Depois daquele beijo

- Como se sente?

Sentada no laboratório B612, diante da médica que usava jaleco branco sobre um vestido escuro, Jant sabia que aquela não era uma pergunta puramente retórica. O difícil era precisar exatamente como estava se sentindo; um turbilhão de emoções dominava sua mente.

- Eu... estou bem. Fora os enjoos matinais - desconversou.

Ydwer Lautenbach, a obstetra de meia-idade e cabelos grisalhos que viera da capital para vê-la, balançou a cabeça em concordância, como se não esperasse uma resposta diferente. Fez um gesto para os relatórios impressos que tinha sobre a escrivaninha de metal do laboratório:

- Seus exames estão todos muito bons. Mas eu vou receitar algo para os enjoos, de qualquer forma.

- Já é possível saber o sexo da criança, doutora? - Indagou Jant, traindo pela primeira vez sua curiosidade.

A médica entrelaçou as mãos sobre a mesa, antes de responder.

- Bem... ainda é um pouco cedo para ter essa resposta. Mas em uma ou duas semanas você poderá saber com razoável certeza, através de um exame de sangue. Todavia, algo me diz que não é uma criança qualquer que você leva aí.

E encarou Jant, para ver a reação dela ao que acabara de sugerir.

- Por que acha isso, doutora?

A médica a olhou por cima dos óculos.

- Você não contou a ninguém que era virgem... só fomos descobrir isso no exame ginecológico. Vai querer me fazer acreditar na Imaculada Concepção?

Jant engoliu em seco.

- Bem... eu não tinha como explicar o que me aconteceu. Acho que ninguém iria acreditar, de qualquer forma.

Ydwer Lautenbach fez um aceno de concordância.

- Por que não tenta comigo, só para experimentar?

Jant baixou a cabeça.

- Eu e ele, nós... bem, nós só trocamos um beijo. Até onde eu saiba, beijo não engravida.

A médica franziu a testa.

- Então... só um beijo?

Jant suspirou.

- Eu lhe disse que ninguém iria acreditar.

- Como você mesma admitiu, biologicamente isso é impossível.

Jant olhou para a médica com uma expressão desafiadora.

- Eu não levei um amasso num canto escuro de Hegestap, se foi nisso o que pensaram.

Ydwer Lautenbach a encarou com simpatia.
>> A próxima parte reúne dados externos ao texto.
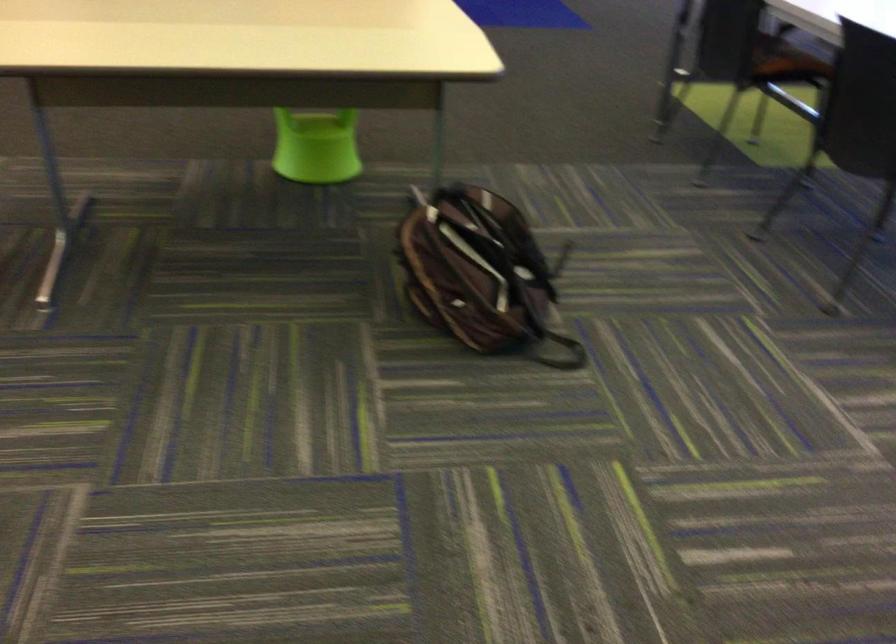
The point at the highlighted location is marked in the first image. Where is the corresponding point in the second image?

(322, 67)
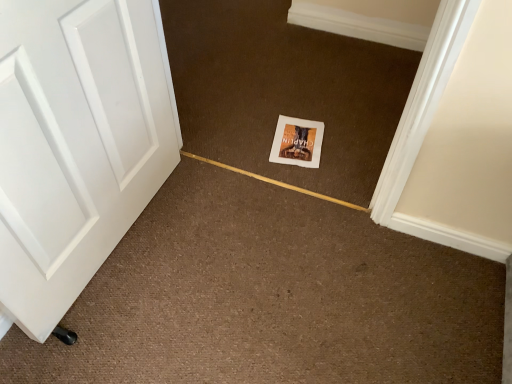
Question: Is white paper postcard at center positioned far away from white matte book at center?

Choices:
 (A) yes
 (B) no

Answer: (B)

Question: Can you confirm if white paper postcard at center is wider than white matte book at center?

Choices:
 (A) no
 (B) yes

Answer: (A)

Question: Considering the relative sizes of white paper postcard at center and white matte book at center in the image provided, is white paper postcard at center bigger than white matte book at center?

Choices:
 (A) no
 (B) yes

Answer: (A)

Question: Considering the relative positions of white paper postcard at center and white matte book at center in the image provided, is white paper postcard at center behind white matte book at center?

Choices:
 (A) no
 (B) yes

Answer: (B)

Question: Does white paper postcard at center lie in front of white matte book at center?

Choices:
 (A) yes
 (B) no

Answer: (B)

Question: Is the surface of white paper postcard at center in direct contact with white matte book at center?

Choices:
 (A) no
 (B) yes

Answer: (A)

Question: Is white matte book at center closer to the viewer compared to white paper postcard at center?

Choices:
 (A) yes
 (B) no

Answer: (A)

Question: Is white matte book at center next to white paper postcard at center and touching it?

Choices:
 (A) yes
 (B) no

Answer: (B)

Question: Is white matte book at center oriented towards white paper postcard at center?

Choices:
 (A) no
 (B) yes

Answer: (B)

Question: Is white matte book at center to the right of white paper postcard at center from the viewer's perspective?

Choices:
 (A) yes
 (B) no

Answer: (B)

Question: From a real-world perspective, is white matte book at center below white paper postcard at center?

Choices:
 (A) no
 (B) yes

Answer: (A)

Question: Is the position of white matte book at center more distant than that of white paper postcard at center?

Choices:
 (A) yes
 (B) no

Answer: (B)

Question: Which is correct: white paper postcard at center is inside white matte book at center, or outside of it?

Choices:
 (A) outside
 (B) inside

Answer: (B)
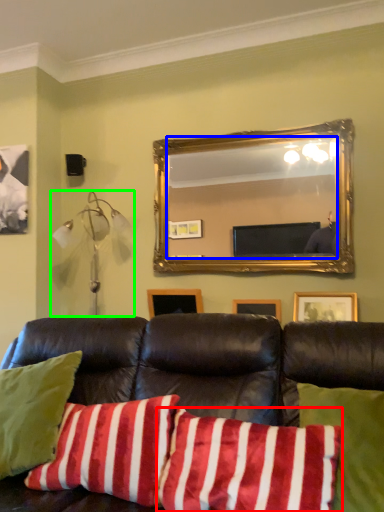
Question: Considering the real-world distances, which object is closest to pillow (highlighted by a red box)? mirror (highlighted by a blue box) or lamp (highlighted by a green box).

Choices:
 (A) mirror
 (B) lamp

Answer: (B)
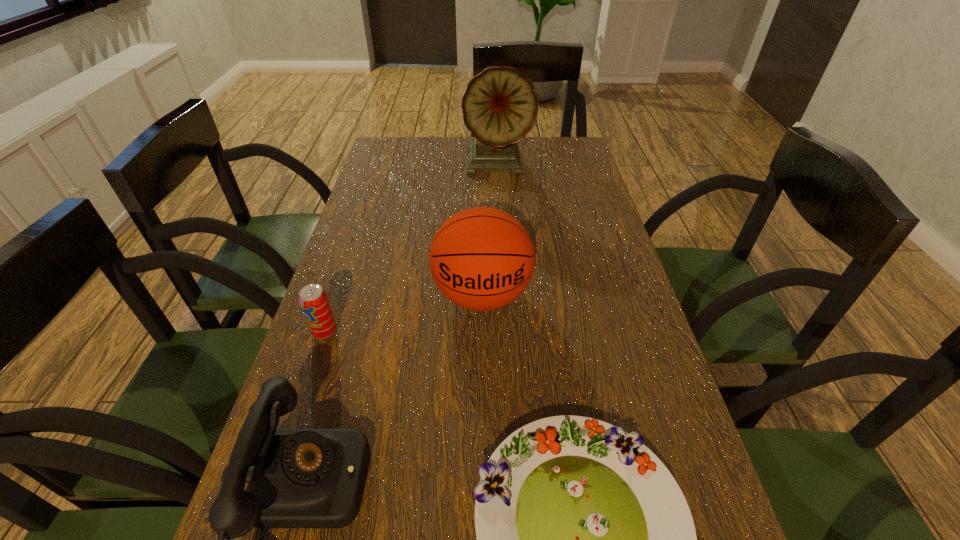
This screenshot has height=540, width=960. I want to click on free point at the left edge, so click(311, 363).

Locate an element on the screen. This screenshot has width=960, height=540. vacant space at the right edge is located at coordinates (588, 170).

This screenshot has height=540, width=960. In the image, there is a desktop. In order to click on free space at the far left corner in this screenshot , I will do `click(379, 155)`.

Identify the location of vacant space at the far right corner of the desktop. tap(554, 164).

Select which object appears as the closest to the soda can. Please provide its 2D coordinates. Your answer should be formatted as a tuple, i.e. [(x, y)], where the tuple contains the x and y coordinates of a point satisfying the conditions above.

[(297, 478)]

Locate an element on the screen. Image resolution: width=960 pixels, height=540 pixels. the third closest object to the record player is located at coordinates (297, 478).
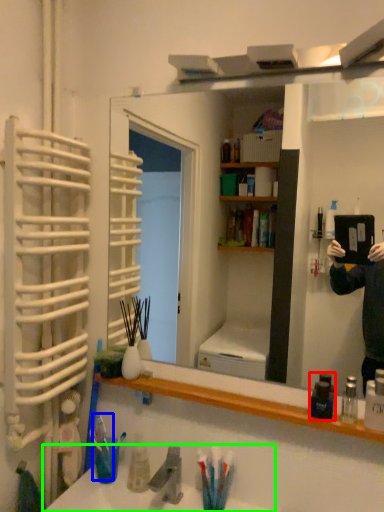
Question: Estimate the real-world distances between objects in this image. Which object is closer to mouthwash (highlighted by a red box), toothbrush (highlighted by a blue box) or sink (highlighted by a green box)?

Choices:
 (A) toothbrush
 (B) sink

Answer: (B)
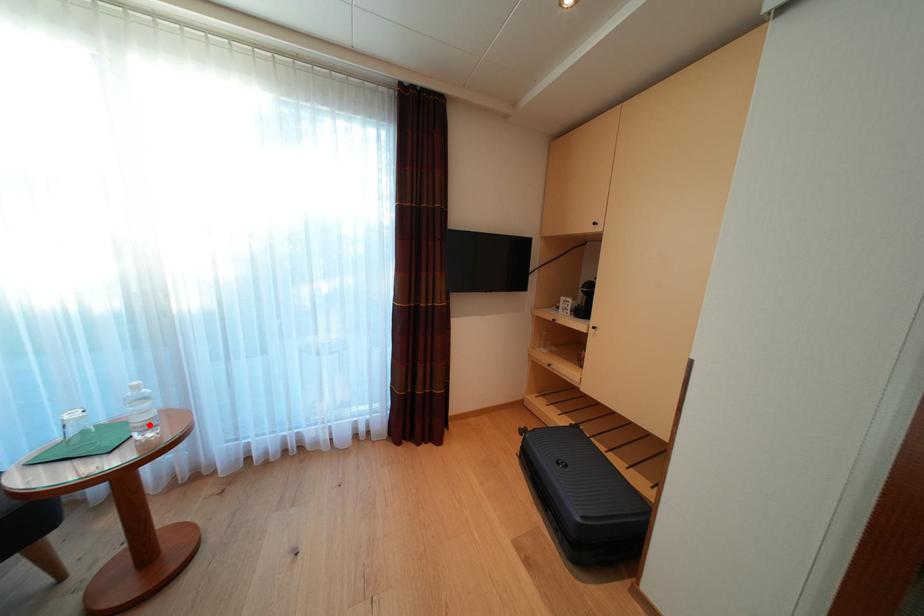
A garota parecia assustada, e com razão.

- Compreendo a sua reserva em tocar no assunto, - disse num tom suave - mas deve imaginar que ninguém iria aceitar essa versão para a gravidez.
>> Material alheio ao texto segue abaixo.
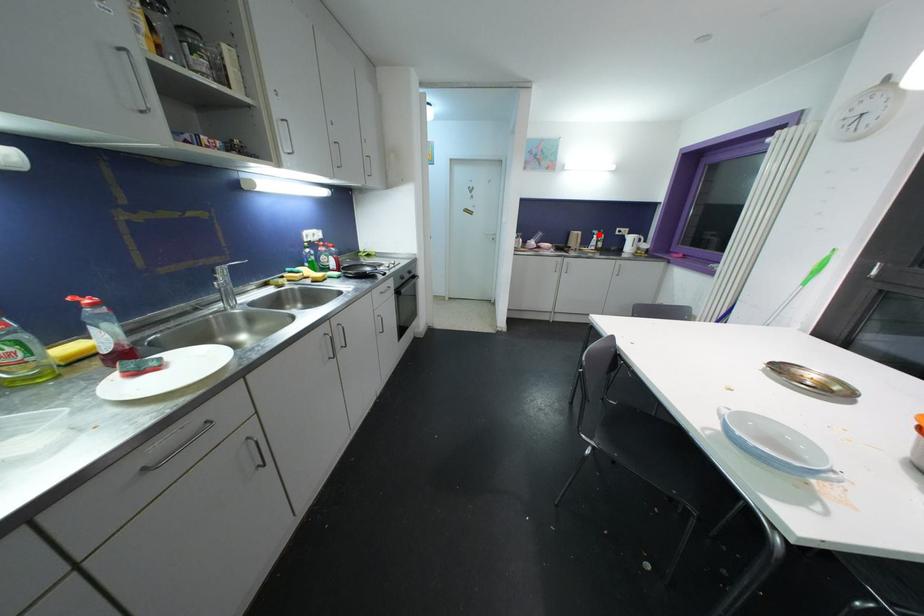
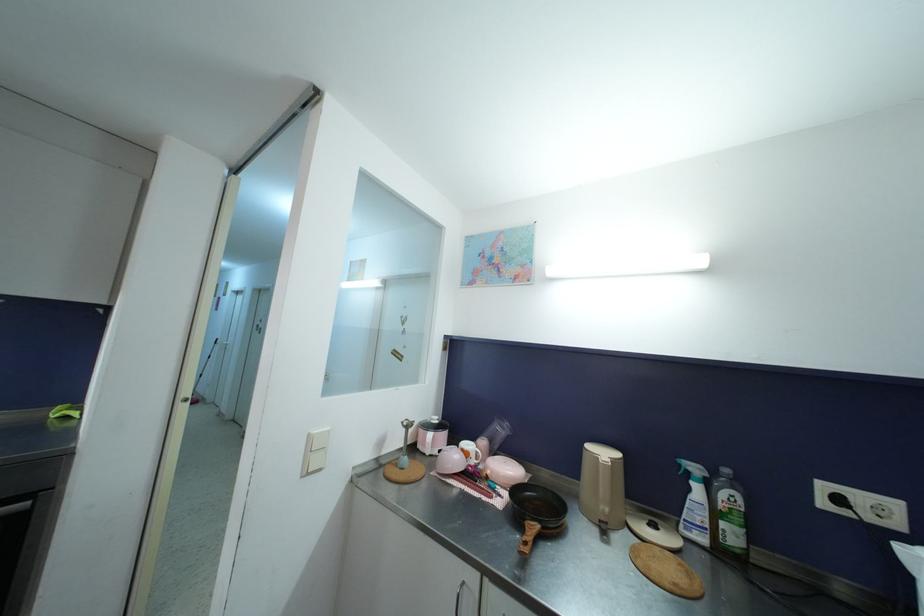
The point at the highlighted location is marked in the first image. Where is the corresponding point in the second image?

(699, 472)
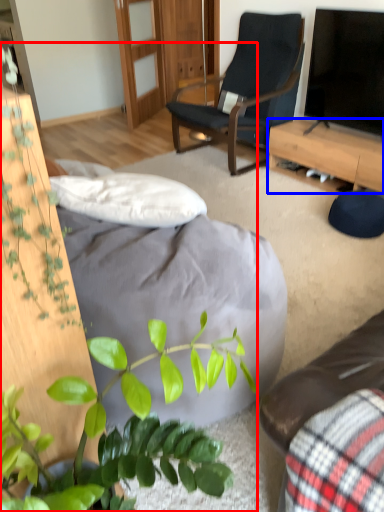
Question: Which object appears closest to the camera in this image, houseplant (highlighted by a red box) or desk (highlighted by a blue box)?

Choices:
 (A) houseplant
 (B) desk

Answer: (A)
- Preferiria que eu contasse uma mentira? - Questionou Jant, sobrolhos erguidos.

- Você pode ter sofrido algum trauma psicológico e não se lembrar dos detalhes... a experiência de ir além dos domínios da Biblioteca pode ter lhe abalado emocionalmente. É isso que vou colocar no meu relatório de avaliação.

Jant encarou a médica, surpresa.

- A senhora pode me ajudar?

Ydwer Lautenbach fez um aceno de cabeça.

- Desde que você também me ajude, Jant.

Ato contínuo, abriu uma gaveta da escrivaninha e retirou uma foto em preto e branco, amarelada, que estendeu para Jant.

- Reconhece esta pessoa?

A jovem arregalou os olhos ao ver quem estava ali, em trajes do início do século XX, posando junto a uma coluna quebrada num jardim de Hegestap.

- Mas... é o Ruwert!

- Sim, - a médica fez um aceno afirmativo - ele mesmo. Ruwert Ringnalda.